But as the power of artificial intelligence and its uses grow, Obernolte said it will be worth it to have another member at the table with all that fresh knowledge — particularly as the AI caucus seeks to steer Congress down responsible avenues for regulating the technology and use of personal data.
“Some people who aren’t familiar with AI think that the biggest drawback of AI is evil robots with red laser eyes. You know what I mean?” Obernolte said. “You get closer to it and you realize that, no, there are actually drawbacks that are even more substantial than that, but they’re also more subtle. So we want to make sure that we approach the regulation of AI in a way that’s thoughtful, that does the protection of consumers and privacy that needs to be done, but also doesn’t stifle the innovation and entrepreneurialism that has characterized the last 50 years of the technology industry in America.”
Beyer said that as he’s considered how he would want to use his AI background, he’s found himself zeroing in on one area that has already been a long-standing priority of his: suicide prevention.
The use of AI technology as a tool within the mental health field is relatively nascent. Though the uses vary, one AI role involves finding common factors or patterns in cases of people who may have attempted or died by suicide or expressed suicidal thoughts. AI then uses that data to create risk profiles that could help clinicians identify which patients may be at higher risk and may need more services, explained Adam Horwitz, an assistant professor at the University of Michigan Medical School who specializes in suicide prevention. AI tools are intended to complement, not replace, the work of clinicians who see patients, Horwitz said, and in fact, he noted, the U.S. Department of Veterans Affairs is already deploying the technology.

__PROBLEM DETAILS__
List every person named in the passage on artificial intelligence and Congress. None of the material is needed for this work.

__DATA SECTION__
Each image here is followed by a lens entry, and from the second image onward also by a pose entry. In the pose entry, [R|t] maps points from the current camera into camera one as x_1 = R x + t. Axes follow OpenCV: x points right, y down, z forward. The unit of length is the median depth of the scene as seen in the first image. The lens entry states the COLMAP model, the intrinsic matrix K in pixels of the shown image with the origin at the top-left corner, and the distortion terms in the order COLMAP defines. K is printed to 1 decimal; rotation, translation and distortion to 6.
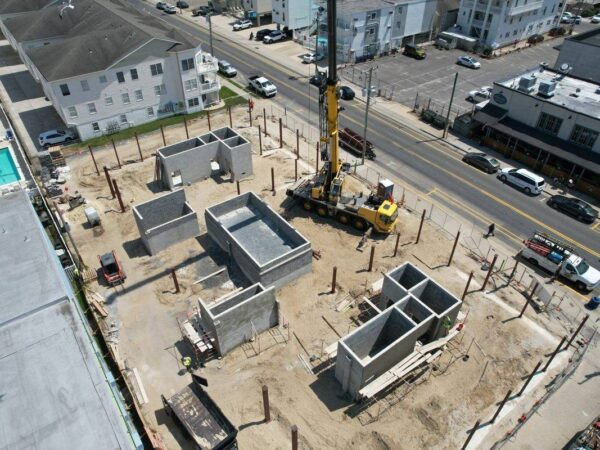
lens RADIAL K [[429.1, 0, 302.4], [0, 429.1, 222.0], [0, 0, 1]] dist [-0.028850, 0.028968]
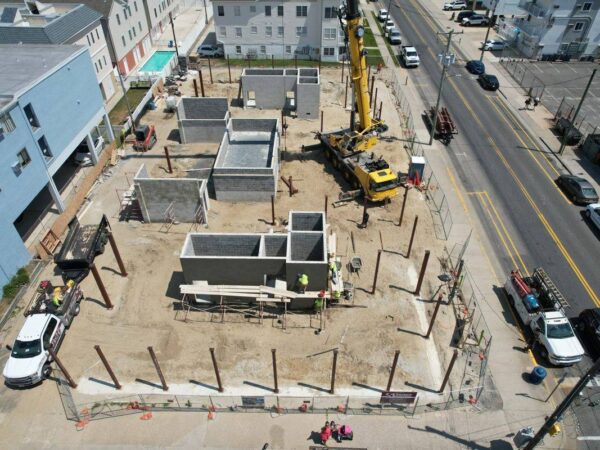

__RESULT OF THIS TASK__
Obernolte, Beyer, Adam Horwitz